练习目标:
将下面全部条目原样重新录入一遍，一字不改。

─── 条目列表 ───

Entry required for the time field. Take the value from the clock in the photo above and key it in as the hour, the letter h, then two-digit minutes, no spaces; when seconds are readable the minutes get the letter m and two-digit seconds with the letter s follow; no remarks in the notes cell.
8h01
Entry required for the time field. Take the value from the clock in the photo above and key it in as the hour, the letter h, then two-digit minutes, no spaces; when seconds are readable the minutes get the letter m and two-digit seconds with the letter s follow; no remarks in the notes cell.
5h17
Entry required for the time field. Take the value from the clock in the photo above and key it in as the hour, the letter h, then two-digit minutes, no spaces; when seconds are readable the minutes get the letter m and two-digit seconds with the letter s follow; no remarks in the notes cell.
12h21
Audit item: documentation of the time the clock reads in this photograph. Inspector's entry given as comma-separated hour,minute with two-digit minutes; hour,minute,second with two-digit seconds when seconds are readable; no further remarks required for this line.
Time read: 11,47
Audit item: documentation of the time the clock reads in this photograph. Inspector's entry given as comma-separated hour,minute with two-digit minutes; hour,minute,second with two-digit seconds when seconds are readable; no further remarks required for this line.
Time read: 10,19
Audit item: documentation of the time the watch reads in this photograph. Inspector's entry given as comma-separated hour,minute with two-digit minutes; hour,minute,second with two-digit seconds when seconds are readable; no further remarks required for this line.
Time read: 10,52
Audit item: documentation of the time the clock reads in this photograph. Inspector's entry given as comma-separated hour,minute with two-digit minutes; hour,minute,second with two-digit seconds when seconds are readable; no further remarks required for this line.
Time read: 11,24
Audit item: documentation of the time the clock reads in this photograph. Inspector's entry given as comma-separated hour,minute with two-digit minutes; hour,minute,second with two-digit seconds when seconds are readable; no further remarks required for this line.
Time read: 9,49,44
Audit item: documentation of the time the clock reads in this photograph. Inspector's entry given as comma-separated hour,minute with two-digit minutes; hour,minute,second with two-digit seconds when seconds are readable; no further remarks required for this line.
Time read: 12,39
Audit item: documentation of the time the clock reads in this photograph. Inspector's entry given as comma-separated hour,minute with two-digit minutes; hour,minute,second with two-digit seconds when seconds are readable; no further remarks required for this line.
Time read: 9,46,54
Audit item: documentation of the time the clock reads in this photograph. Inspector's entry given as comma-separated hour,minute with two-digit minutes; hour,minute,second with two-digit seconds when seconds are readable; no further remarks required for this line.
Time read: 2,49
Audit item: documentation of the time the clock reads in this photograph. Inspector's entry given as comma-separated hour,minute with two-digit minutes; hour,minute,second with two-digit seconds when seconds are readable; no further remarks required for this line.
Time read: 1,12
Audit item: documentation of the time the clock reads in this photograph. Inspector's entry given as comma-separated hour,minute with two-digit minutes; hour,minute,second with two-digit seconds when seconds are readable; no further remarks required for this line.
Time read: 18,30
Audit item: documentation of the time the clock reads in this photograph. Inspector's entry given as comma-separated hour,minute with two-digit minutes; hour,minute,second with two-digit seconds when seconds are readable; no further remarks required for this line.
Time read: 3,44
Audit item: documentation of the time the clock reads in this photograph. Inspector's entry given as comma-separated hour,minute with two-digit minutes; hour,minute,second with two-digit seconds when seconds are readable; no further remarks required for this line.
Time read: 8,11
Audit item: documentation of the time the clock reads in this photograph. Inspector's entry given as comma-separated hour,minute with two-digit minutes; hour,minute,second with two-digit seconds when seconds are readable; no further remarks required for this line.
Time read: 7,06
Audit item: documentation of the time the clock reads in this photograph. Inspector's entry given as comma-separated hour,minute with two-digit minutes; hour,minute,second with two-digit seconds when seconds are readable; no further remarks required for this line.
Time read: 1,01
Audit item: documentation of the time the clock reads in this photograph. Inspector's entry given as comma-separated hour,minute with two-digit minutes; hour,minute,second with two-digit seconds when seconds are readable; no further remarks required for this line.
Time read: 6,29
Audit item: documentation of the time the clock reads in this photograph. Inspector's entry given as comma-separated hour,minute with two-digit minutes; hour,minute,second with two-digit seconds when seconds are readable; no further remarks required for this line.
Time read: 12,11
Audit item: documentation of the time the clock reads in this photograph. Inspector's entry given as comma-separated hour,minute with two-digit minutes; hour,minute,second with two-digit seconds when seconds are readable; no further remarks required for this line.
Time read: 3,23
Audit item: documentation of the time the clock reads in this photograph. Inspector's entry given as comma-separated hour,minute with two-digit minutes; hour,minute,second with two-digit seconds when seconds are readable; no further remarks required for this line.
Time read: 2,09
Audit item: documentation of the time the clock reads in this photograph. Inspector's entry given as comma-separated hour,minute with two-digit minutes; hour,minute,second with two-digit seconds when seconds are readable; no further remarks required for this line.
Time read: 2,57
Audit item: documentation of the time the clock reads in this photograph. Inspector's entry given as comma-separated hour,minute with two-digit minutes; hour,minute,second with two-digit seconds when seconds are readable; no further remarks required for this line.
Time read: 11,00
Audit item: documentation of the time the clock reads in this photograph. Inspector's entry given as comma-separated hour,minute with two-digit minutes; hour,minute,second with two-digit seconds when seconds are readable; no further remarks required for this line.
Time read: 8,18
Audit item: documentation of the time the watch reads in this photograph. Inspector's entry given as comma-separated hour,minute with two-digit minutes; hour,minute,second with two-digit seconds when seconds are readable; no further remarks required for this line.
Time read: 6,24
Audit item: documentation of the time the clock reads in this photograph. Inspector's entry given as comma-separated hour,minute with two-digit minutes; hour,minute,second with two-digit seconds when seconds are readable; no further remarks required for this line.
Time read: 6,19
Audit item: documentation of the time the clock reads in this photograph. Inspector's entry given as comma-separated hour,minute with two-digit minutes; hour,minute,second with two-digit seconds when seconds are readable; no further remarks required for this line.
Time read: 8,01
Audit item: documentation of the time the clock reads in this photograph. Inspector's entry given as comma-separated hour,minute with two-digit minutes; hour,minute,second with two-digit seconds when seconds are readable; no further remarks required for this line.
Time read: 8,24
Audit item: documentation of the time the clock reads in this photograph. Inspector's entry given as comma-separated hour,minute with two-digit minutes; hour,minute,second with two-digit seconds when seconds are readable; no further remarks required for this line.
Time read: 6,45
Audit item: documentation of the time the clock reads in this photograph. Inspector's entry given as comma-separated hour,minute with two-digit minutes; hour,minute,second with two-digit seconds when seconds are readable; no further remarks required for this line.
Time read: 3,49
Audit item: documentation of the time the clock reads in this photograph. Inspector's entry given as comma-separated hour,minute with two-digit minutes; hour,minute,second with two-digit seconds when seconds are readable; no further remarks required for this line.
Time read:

───

练习解答:
Entry required for the time field. Take the value from the clock in the photo above and key it in as the hour, the letter h, then two-digit minutes, no spaces; when seconds are readable the minutes get the letter m and two-digit seconds with the letter s follow; no remarks in the notes cell.
8h01
Entry required for the time field. Take the value from the clock in the photo above and key it in as the hour, the letter h, then two-digit minutes, no spaces; when seconds are readable the minutes get the letter m and two-digit seconds with the letter s follow; no remarks in the notes cell.
5h17
Entry required for the time field. Take the value from the clock in the photo above and key it in as the hour, the letter h, then two-digit minutes, no spaces; when seconds are readable the minutes get the letter m and two-digit seconds with the letter s follow; no remarks in the notes cell.
12h21
Audit item: documentation of the time the clock reads in this photograph. Inspector's entry given as comma-separated hour,minute with two-digit minutes; hour,minute,second with two-digit seconds when seconds are readable; no further remarks required for this line.
Time read: 11,47
Audit item: documentation of the time the clock reads in this photograph. Inspector's entry given as comma-separated hour,minute with two-digit minutes; hour,minute,second with two-digit seconds when seconds are readable; no further remarks required for this line.
Time read: 10,19
Audit item: documentation of the time the watch reads in this photograph. Inspector's entry given as comma-separated hour,minute with two-digit minutes; hour,minute,second with two-digit seconds when seconds are readable; no further remarks required for this line.
Time read: 10,52
Audit item: documentation of the time the clock reads in this photograph. Inspector's entry given as comma-separated hour,minute with two-digit minutes; hour,minute,second with two-digit seconds when seconds are readable; no further remarks required for this line.
Time read: 11,24
Audit item: documentation of the time the clock reads in this photograph. Inspector's entry given as comma-separated hour,minute with two-digit minutes; hour,minute,second with two-digit seconds when seconds are readable; no further remarks required for this line.
Time read: 9,49,44
Audit item: documentation of the time the clock reads in this photograph. Inspector's entry given as comma-separated hour,minute with two-digit minutes; hour,minute,second with two-digit seconds when seconds are readable; no further remarks required for this line.
Time read: 12,39
Audit item: documentation of the time the clock reads in this photograph. Inspector's entry given as comma-separated hour,minute with two-digit minutes; hour,minute,second with two-digit seconds when seconds are readable; no further remarks required for this line.
Time read: 9,46,54
Audit item: documentation of the time the clock reads in this photograph. Inspector's entry given as comma-separated hour,minute with two-digit minutes; hour,minute,second with two-digit seconds when seconds are readable; no further remarks required for this line.
Time read: 2,49
Audit item: documentation of the time the clock reads in this photograph. Inspector's entry given as comma-separated hour,minute with two-digit minutes; hour,minute,second with two-digit seconds when seconds are readable; no further remarks required for this line.
Time read: 1,12
Audit item: documentation of the time the clock reads in this photograph. Inspector's entry given as comma-separated hour,minute with two-digit minutes; hour,minute,second with two-digit seconds when seconds are readable; no further remarks required for this line.
Time read: 18,30
Audit item: documentation of the time the clock reads in this photograph. Inspector's entry given as comma-separated hour,minute with two-digit minutes; hour,minute,second with two-digit seconds when seconds are readable; no further remarks required for this line.
Time read: 3,44
Audit item: documentation of the time the clock reads in this photograph. Inspector's entry given as comma-separated hour,minute with two-digit minutes; hour,minute,second with two-digit seconds when seconds are readable; no further remarks required for this line.
Time read: 8,11
Audit item: documentation of the time the clock reads in this photograph. Inspector's entry given as comma-separated hour,minute with two-digit minutes; hour,minute,second with two-digit seconds when seconds are readable; no further remarks required for this line.
Time read: 7,06
Audit item: documentation of the time the clock reads in this photograph. Inspector's entry given as comma-separated hour,minute with two-digit minutes; hour,minute,second with two-digit seconds when seconds are readable; no further remarks required for this line.
Time read: 1,01
Audit item: documentation of the time the clock reads in this photograph. Inspector's entry given as comma-separated hour,minute with two-digit minutes; hour,minute,second with two-digit seconds when seconds are readable; no further remarks required for this line.
Time read: 6,29
Audit item: documentation of the time the clock reads in this photograph. Inspector's entry given as comma-separated hour,minute with two-digit minutes; hour,minute,second with two-digit seconds when seconds are readable; no further remarks required for this line.
Time read: 12,11
Audit item: documentation of the time the clock reads in this photograph. Inspector's entry given as comma-separated hour,minute with two-digit minutes; hour,minute,second with two-digit seconds when seconds are readable; no further remarks required for this line.
Time read: 3,23
Audit item: documentation of the time the clock reads in this photograph. Inspector's entry given as comma-separated hour,minute with two-digit minutes; hour,minute,second with two-digit seconds when seconds are readable; no further remarks required for this line.
Time read: 2,09
Audit item: documentation of the time the clock reads in this photograph. Inspector's entry given as comma-separated hour,minute with two-digit minutes; hour,minute,second with two-digit seconds when seconds are readable; no further remarks required for this line.
Time read: 2,57
Audit item: documentation of the time the clock reads in this photograph. Inspector's entry given as comma-separated hour,minute with two-digit minutes; hour,minute,second with two-digit seconds when seconds are readable; no further remarks required for this line.
Time read: 11,00
Audit item: documentation of the time the clock reads in this photograph. Inspector's entry given as comma-separated hour,minute with two-digit minutes; hour,minute,second with two-digit seconds when seconds are readable; no further remarks required for this line.
Time read: 8,18
Audit item: documentation of the time the watch reads in this photograph. Inspector's entry given as comma-separated hour,minute with two-digit minutes; hour,minute,second with two-digit seconds when seconds are readable; no further remarks required for this line.
Time read: 6,24
Audit item: documentation of the time the clock reads in this photograph. Inspector's entry given as comma-separated hour,minute with two-digit minutes; hour,minute,second with two-digit seconds when seconds are readable; no further remarks required for this line.
Time read: 6,19
Audit item: documentation of the time the clock reads in this photograph. Inspector's entry given as comma-separated hour,minute with two-digit minutes; hour,minute,second with two-digit seconds when seconds are readable; no further remarks required for this line.
Time read: 8,01
Audit item: documentation of the time the clock reads in this photograph. Inspector's entry given as comma-separated hour,minute with two-digit minutes; hour,minute,second with two-digit seconds when seconds are readable; no further remarks required for this line.
Time read: 8,24
Audit item: documentation of the time the clock reads in this photograph. Inspector's entry given as comma-separated hour,minute with two-digit minutes; hour,minute,second with two-digit seconds when seconds are readable; no further remarks required for this line.
Time read: 6,45
Audit item: documentation of the time the clock reads in this photograph. Inspector's entry given as comma-separated hour,minute with two-digit minutes; hour,minute,second with two-digit seconds when seconds are readable; no further remarks required for this line.
Time read: 3,49
Audit item: documentation of the time the clock reads in this photograph. Inspector's entry given as comma-separated hour,minute with two-digit minutes; hour,minute,second with two-digit seconds when seconds are readable; no further remarks required for this line.
Time read:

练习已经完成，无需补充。